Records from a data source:
★ ★ ★ ★

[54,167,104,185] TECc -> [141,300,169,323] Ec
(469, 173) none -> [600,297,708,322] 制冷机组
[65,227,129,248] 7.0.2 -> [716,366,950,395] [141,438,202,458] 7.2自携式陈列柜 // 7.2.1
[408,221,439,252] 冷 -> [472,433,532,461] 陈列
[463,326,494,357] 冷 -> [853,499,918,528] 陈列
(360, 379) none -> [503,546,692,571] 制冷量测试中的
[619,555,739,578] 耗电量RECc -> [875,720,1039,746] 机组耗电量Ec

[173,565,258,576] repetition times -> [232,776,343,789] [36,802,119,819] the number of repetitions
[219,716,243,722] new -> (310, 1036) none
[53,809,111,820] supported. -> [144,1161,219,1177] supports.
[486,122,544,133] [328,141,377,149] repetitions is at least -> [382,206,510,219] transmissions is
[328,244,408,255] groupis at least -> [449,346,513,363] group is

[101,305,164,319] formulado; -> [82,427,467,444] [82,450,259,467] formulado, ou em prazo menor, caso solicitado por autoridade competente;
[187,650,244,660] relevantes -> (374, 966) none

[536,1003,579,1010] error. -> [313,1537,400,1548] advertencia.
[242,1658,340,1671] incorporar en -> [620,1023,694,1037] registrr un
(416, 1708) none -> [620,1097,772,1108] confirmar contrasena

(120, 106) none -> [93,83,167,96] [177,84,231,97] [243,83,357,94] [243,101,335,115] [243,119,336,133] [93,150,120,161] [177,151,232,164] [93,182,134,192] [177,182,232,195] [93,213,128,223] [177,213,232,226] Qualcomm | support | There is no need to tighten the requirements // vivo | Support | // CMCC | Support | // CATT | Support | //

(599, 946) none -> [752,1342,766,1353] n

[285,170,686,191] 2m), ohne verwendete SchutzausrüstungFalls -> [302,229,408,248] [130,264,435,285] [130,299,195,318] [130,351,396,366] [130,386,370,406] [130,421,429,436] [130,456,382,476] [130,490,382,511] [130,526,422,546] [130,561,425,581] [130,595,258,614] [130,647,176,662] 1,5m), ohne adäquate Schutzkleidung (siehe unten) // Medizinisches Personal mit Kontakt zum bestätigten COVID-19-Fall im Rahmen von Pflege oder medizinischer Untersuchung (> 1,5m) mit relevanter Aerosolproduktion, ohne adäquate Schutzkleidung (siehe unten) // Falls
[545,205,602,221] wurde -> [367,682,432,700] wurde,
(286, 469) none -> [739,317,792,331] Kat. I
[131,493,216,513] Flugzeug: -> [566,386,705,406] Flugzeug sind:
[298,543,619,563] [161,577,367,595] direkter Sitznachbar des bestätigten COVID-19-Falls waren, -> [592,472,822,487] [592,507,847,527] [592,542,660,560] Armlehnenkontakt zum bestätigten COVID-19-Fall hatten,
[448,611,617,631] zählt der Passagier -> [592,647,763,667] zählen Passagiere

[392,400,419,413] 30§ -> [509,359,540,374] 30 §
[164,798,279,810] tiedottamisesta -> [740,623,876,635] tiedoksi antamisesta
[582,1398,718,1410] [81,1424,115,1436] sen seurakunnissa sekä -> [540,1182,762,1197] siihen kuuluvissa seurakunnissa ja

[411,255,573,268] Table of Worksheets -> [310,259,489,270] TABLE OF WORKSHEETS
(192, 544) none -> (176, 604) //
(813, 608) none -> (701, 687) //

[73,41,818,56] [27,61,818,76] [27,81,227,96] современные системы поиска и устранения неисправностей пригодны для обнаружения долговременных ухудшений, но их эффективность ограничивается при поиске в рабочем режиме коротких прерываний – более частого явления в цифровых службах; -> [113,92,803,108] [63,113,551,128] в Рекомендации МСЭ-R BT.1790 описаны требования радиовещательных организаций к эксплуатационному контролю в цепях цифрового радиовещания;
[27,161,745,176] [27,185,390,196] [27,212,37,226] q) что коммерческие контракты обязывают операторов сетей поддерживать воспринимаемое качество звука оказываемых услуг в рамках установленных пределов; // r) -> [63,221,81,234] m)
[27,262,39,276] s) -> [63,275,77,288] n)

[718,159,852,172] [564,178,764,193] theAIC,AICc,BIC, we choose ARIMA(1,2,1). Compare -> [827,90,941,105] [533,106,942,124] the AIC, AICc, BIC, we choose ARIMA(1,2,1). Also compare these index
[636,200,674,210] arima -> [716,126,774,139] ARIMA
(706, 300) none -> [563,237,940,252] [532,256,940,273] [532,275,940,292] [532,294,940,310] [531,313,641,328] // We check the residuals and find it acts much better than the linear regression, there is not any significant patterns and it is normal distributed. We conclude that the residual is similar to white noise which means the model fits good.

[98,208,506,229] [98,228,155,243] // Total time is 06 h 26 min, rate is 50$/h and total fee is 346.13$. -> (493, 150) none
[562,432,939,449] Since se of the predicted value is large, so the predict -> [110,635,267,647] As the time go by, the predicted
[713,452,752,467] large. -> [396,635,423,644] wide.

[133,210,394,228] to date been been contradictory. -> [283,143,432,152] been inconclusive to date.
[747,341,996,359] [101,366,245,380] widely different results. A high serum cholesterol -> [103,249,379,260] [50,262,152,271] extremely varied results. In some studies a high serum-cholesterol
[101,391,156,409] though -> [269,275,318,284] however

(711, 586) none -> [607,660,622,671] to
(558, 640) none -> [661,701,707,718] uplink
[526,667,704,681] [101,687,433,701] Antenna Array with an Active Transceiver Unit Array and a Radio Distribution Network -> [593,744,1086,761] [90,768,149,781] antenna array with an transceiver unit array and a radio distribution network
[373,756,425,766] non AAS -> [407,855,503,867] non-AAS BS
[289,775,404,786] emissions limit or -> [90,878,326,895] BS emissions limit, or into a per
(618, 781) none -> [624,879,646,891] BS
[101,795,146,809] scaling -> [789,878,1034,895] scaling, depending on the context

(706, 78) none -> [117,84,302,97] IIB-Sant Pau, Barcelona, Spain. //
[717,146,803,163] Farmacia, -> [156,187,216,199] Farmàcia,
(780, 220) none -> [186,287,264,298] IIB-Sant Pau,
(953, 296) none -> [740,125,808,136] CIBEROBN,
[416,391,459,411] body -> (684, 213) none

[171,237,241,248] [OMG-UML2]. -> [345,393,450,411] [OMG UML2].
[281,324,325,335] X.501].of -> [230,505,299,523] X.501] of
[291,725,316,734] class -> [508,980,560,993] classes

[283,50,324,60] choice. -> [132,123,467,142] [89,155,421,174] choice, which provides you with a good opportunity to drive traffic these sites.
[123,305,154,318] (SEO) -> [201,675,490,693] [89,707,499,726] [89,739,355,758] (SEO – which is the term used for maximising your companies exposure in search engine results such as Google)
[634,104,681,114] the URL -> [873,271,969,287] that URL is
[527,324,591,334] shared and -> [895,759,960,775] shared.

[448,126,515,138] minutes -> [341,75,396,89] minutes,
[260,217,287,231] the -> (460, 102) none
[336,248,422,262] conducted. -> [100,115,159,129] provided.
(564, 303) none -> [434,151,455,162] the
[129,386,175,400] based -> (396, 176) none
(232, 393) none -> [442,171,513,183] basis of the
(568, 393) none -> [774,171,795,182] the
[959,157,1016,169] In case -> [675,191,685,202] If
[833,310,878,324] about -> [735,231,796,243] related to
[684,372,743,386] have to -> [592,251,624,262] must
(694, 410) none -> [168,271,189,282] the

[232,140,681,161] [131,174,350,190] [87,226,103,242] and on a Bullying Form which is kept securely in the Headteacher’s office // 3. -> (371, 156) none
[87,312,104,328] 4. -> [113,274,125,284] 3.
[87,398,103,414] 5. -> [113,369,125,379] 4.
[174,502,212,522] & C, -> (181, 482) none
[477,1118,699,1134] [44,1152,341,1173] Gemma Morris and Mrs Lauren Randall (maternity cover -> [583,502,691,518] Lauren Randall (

★ ★ ★ ★

> _WORK ITEM_
Output all of the entries, exactly as they are written.

> _PROBLEM SOLUTION_
[54,167,104,185] TECc -> [141,300,169,323] Ec
(469, 173) none -> [600,297,708,322] 制冷机组
[65,227,129,248] 7.0.2 -> [716,366,950,395] [141,438,202,458] 7.2自携式陈列柜 // 7.2.1
[408,221,439,252] 冷 -> [472,433,532,461] 陈列
[463,326,494,357] 冷 -> [853,499,918,528] 陈列
(360, 379) none -> [503,546,692,571] 制冷量测试中的
[619,555,739,578] 耗电量RECc -> [875,720,1039,746] 机组耗电量Ec

[173,565,258,576] repetition times -> [232,776,343,789] [36,802,119,819] the number of repetitions
[219,716,243,722] new -> (310, 1036) none
[53,809,111,820] supported. -> [144,1161,219,1177] supports.
[486,122,544,133] [328,141,377,149] repetitions is at least -> [382,206,510,219] transmissions is
[328,244,408,255] groupis at least -> [449,346,513,363] group is

[101,305,164,319] formulado; -> [82,427,467,444] [82,450,259,467] formulado, ou em prazo menor, caso solicitado por autoridade competente;
[187,650,244,660] relevantes -> (374, 966) none

[536,1003,579,1010] error. -> [313,1537,400,1548] advertencia.
[242,1658,340,1671] incorporar en -> [620,1023,694,1037] registrr un
(416, 1708) none -> [620,1097,772,1108] confirmar contrasena

(120, 106) none -> [93,83,167,96] [177,84,231,97] [243,83,357,94] [243,101,335,115] [243,119,336,133] [93,150,120,161] [177,151,232,164] [93,182,134,192] [177,182,232,195] [93,213,128,223] [177,213,232,226] Qualcomm | support | There is no need to tighten the requirements // vivo | Support | // CMCC | Support | // CATT | Support | //

(599, 946) none -> [752,1342,766,1353] n

[285,170,686,191] 2m), ohne verwendete SchutzausrüstungFalls -> [302,229,408,248] [130,264,435,285] [130,299,195,318] [130,351,396,366] [130,386,370,406] [130,421,429,436] [130,456,382,476] [130,490,382,511] [130,526,422,546] [130,561,425,581] [130,595,258,614] [130,647,176,662] 1,5m), ohne adäquate Schutzkleidung (siehe unten) // Medizinisches Personal mit Kontakt zum bestätigten COVID-19-Fall im Rahmen von Pflege oder medizinischer Untersuchung (> 1,5m) mit relevanter Aerosolproduktion, ohne adäquate Schutzkleidung (siehe unten) // Falls
[545,205,602,221] wurde -> [367,682,432,700] wurde,
(286, 469) none -> [739,317,792,331] Kat. I
[131,493,216,513] Flugzeug: -> [566,386,705,406] Flugzeug sind:
[298,543,619,563] [161,577,367,595] direkter Sitznachbar des bestätigten COVID-19-Falls waren, -> [592,472,822,487] [592,507,847,527] [592,542,660,560] Armlehnenkontakt zum bestätigten COVID-19-Fall hatten,
[448,611,617,631] zählt der Passagier -> [592,647,763,667] zählen Passagiere

[392,400,419,413] 30§ -> [509,359,540,374] 30 §
[164,798,279,810] tiedottamisesta -> [740,623,876,635] tiedoksi antamisesta
[582,1398,718,1410] [81,1424,115,1436] sen seurakunnissa sekä -> [540,1182,762,1197] siihen kuuluvissa seurakunnissa ja

[411,255,573,268] Table of Worksheets -> [310,259,489,270] TABLE OF WORKSHEETS
(192, 544) none -> (176, 604) //
(813, 608) none -> (701, 687) //

[73,41,818,56] [27,61,818,76] [27,81,227,96] современные системы поиска и устранения неисправностей пригодны для обнаружения долговременных ухудшений, но их эффективность ограничивается при поиске в рабочем режиме коротких прерываний – более частого явления в цифровых службах; -> [113,92,803,108] [63,113,551,128] в Рекомендации МСЭ-R BT.1790 описаны требования радиовещательных организаций к эксплуатационному контролю в цепях цифрового радиовещания;
[27,161,745,176] [27,185,390,196] [27,212,37,226] q) что коммерческие контракты обязывают операторов сетей поддерживать воспринимаемое качество звука оказываемых услуг в рамках установленных пределов; // r) -> [63,221,81,234] m)
[27,262,39,276] s) -> [63,275,77,288] n)

[718,159,852,172] [564,178,764,193] theAIC,AICc,BIC, we choose ARIMA(1,2,1). Compare -> [827,90,941,105] [533,106,942,124] the AIC, AICc, BIC, we choose ARIMA(1,2,1). Also compare these index
[636,200,674,210] arima -> [716,126,774,139] ARIMA
(706, 300) none -> [563,237,940,252] [532,256,940,273] [532,275,940,292] [532,294,940,310] [531,313,641,328] // We check the residuals and find it acts much better than the linear regression, there is not any significant patterns and it is normal distributed. We conclude that the residual is similar to white noise which means the model fits good.

[98,208,506,229] [98,228,155,243] // Total time is 06 h 26 min, rate is 50$/h and total fee is 346.13$. -> (493, 150) none
[562,432,939,449] Since se of the predicted value is large, so the predict -> [110,635,267,647] As the time go by, the predicted
[713,452,752,467] large. -> [396,635,423,644] wide.

[133,210,394,228] to date been been contradictory. -> [283,143,432,152] been inconclusive to date.
[747,341,996,359] [101,366,245,380] widely different results. A high serum cholesterol -> [103,249,379,260] [50,262,152,271] extremely varied results. In some studies a high serum-cholesterol
[101,391,156,409] though -> [269,275,318,284] however

(711, 586) none -> [607,660,622,671] to
(558, 640) none -> [661,701,707,718] uplink
[526,667,704,681] [101,687,433,701] Antenna Array with an Active Transceiver Unit Array and a Radio Distribution Network -> [593,744,1086,761] [90,768,149,781] antenna array with an transceiver unit array and a radio distribution network
[373,756,425,766] non AAS -> [407,855,503,867] non-AAS BS
[289,775,404,786] emissions limit or -> [90,878,326,895] BS emissions limit, or into a per
(618, 781) none -> [624,879,646,891] BS
[101,795,146,809] scaling -> [789,878,1034,895] scaling, depending on the context

(706, 78) none -> [117,84,302,97] IIB-Sant Pau, Barcelona, Spain. //
[717,146,803,163] Farmacia, -> [156,187,216,199] Farmàcia,
(780, 220) none -> [186,287,264,298] IIB-Sant Pau,
(953, 296) none -> [740,125,808,136] CIBEROBN,
[416,391,459,411] body -> (684, 213) none

[171,237,241,248] [OMG-UML2]. -> [345,393,450,411] [OMG UML2].
[281,324,325,335] X.501].of -> [230,505,299,523] X.501] of
[291,725,316,734] class -> [508,980,560,993] classes

[283,50,324,60] choice. -> [132,123,467,142] [89,155,421,174] choice, which provides you with a good opportunity to drive traffic these sites.
[123,305,154,318] (SEO) -> [201,675,490,693] [89,707,499,726] [89,739,355,758] (SEO – which is the term used for maximising your companies exposure in search engine results such as Google)
[634,104,681,114] the URL -> [873,271,969,287] that URL is
[527,324,591,334] shared and -> [895,759,960,775] shared.

[448,126,515,138] minutes -> [341,75,396,89] minutes,
[260,217,287,231] the -> (460, 102) none
[336,248,422,262] conducted. -> [100,115,159,129] provided.
(564, 303) none -> [434,151,455,162] the
[129,386,175,400] based -> (396, 176) none
(232, 393) none -> [442,171,513,183] basis of the
(568, 393) none -> [774,171,795,182] the
[959,157,1016,169] In case -> [675,191,685,202] If
[833,310,878,324] about -> [735,231,796,243] related to
[684,372,743,386] have to -> [592,251,624,262] must
(694, 410) none -> [168,271,189,282] the

[232,140,681,161] [131,174,350,190] [87,226,103,242] and on a Bullying Form which is kept securely in the Headteacher’s office // 3. -> (371, 156) none
[87,312,104,328] 4. -> [113,274,125,284] 3.
[87,398,103,414] 5. -> [113,369,125,379] 4.
[174,502,212,522] & C, -> (181, 482) none
[477,1118,699,1134] [44,1152,341,1173] Gemma Morris and Mrs Lauren Randall (maternity cover -> [583,502,691,518] Lauren Randall (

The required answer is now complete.